Recorded data

* Start *

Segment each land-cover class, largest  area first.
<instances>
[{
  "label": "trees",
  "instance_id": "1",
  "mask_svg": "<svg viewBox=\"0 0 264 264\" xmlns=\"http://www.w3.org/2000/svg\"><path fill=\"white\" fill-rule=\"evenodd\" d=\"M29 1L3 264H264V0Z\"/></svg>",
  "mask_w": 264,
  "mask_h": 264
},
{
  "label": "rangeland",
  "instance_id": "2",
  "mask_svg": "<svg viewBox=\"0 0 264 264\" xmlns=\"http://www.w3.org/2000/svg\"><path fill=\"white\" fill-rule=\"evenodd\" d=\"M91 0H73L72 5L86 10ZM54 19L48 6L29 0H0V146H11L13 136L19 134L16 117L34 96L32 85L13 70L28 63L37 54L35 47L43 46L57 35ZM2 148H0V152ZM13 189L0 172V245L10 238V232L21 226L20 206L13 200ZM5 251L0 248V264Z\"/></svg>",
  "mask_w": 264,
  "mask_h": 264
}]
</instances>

* End *

● **Work to complete**: Convert the records above into a JSON list of strings, with one string for each line and no blank lines.

● **Exercise response**:
[
  "Segment each land-cover class, largest  area first.",
  "<instances>",
  "[{",
  "  \"label\": \"trees\",",
  "  \"instance_id\": \"1\",",
  "  \"mask_svg\": \"<svg viewBox=\\\"0 0 264 264\\\" xmlns=\\\"http://www.w3.org/2000/svg\\\"><path fill=\\\"white\\\" fill-rule=\\\"evenodd\\\" d=\\\"M29 1L3 264H264V0Z\\\"/></svg>\",",
  "  \"mask_w\": 264,",
  "  \"mask_h\": 264",
  "},",
  "{",
  "  \"label\": \"rangeland\",",
  "  \"instance_id\": \"2\",",
  "  \"mask_svg\": \"<svg viewBox=\\\"0 0 264 264\\\" xmlns=\\\"http://www.w3.org/2000/svg\\\"><path fill=\\\"white\\\" fill-rule=\\\"evenodd\\\" d=\\\"M91 0H73L72 5L86 10ZM54 19L48 6L29 0H0V146H11L13 136L19 134L16 117L34 96L32 85L13 70L28 63L37 54L35 47L43 46L57 35ZM2 148H0V152ZM13 189L0 172V245L10 238V232L21 226L20 206L13 200ZM5 251L0 248V264Z\\\"/></svg>\",",
  "  \"mask_w\": 264,",
  "  \"mask_h\": 264",
  "}]",
  "</instances>"
]